ASSIGNMENT ▸ Scan the records for the word "that". Return each line where it is found.
(LISTED ENTRIES Opens)
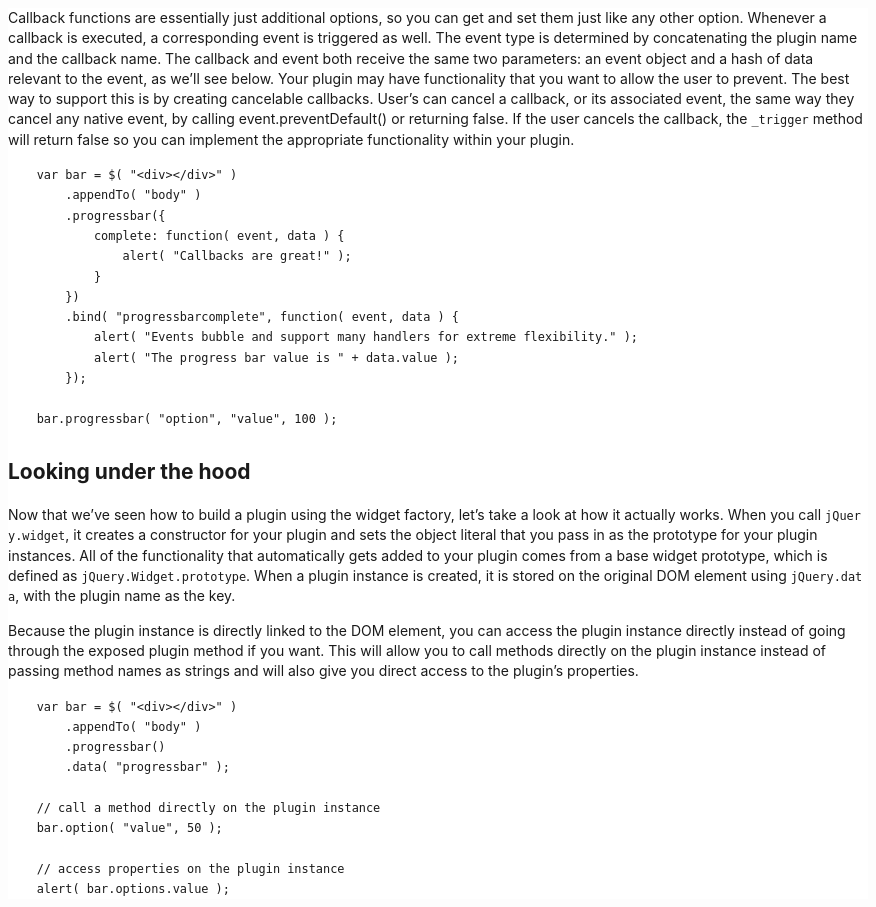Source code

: Callback functions are essentially just additional options, so you can
get and set them just like any other option. Whenever a callback is
executed, a corresponding event is triggered as well. The event type is
determined by concatenating the plugin name and the callback name. The
callback and event both receive the same two parameters: an event object
and a hash of data relevant to the event, as we’ll see below. Your
plugin may have functionality that you want to allow the user to
prevent. The best way to support this is by creating cancelable
callbacks. User’s can cancel a callback, or its associated event, the
same way they cancel any native event, by calling event.preventDefault()
or returning false. If the user cancels the callback, the `_trigger`
method will return false so you can implement the appropriate
functionality within your plugin.

```
    var bar = $( "<div></div>" )
        .appendTo( "body" )
        .progressbar({
            complete: function( event, data ) {
                alert( "Callbacks are great!" );
            }
        })
        .bind( "progressbarcomplete", function( event, data ) {
            alert( "Events bubble and support many handlers for extreme flexibility." );
            alert( "The progress bar value is " + data.value );
        });

    bar.progressbar( "option", "value", 100 );
```

## Looking under the hood

Now that we’ve seen how to build a plugin using the widget factory,
let’s take a look at how it actually works. When you call
`jQuery.widget`, it creates a constructor for your plugin and sets the
object literal that you pass in as the prototype for your plugin
instances. All of the functionality that automatically gets added to
your plugin comes from a base widget prototype, which is defined as
`jQuery.Widget.prototype`. When a plugin instance is created, it is
stored on the original DOM element using `jQuery.data`, with the plugin
name as the key.

Because the plugin instance is directly linked to the DOM element, you
can access the plugin instance directly instead of going through the
exposed plugin method if you want. This will allow you to call methods
directly on the plugin instance instead of passing method names as
strings and will also give you direct access to the plugin’s properties.

```
    var bar = $( "<div></div>" )
        .appendTo( "body" )
        .progressbar()
        .data( "progressbar" );

    // call a method directly on the plugin instance
    bar.option( "value", 50 );

    // access properties on the plugin instance
    alert( bar.options.value );
```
(LISTED ENTRIES Closes)
ANSWER AREA ▸
plugin may have functionality that you want to allow the user to
Now that we’ve seen how to build a plugin using the widget factory,
object literal that you pass in as the prototype for your plugin
instances. All of the functionality that automatically gets added to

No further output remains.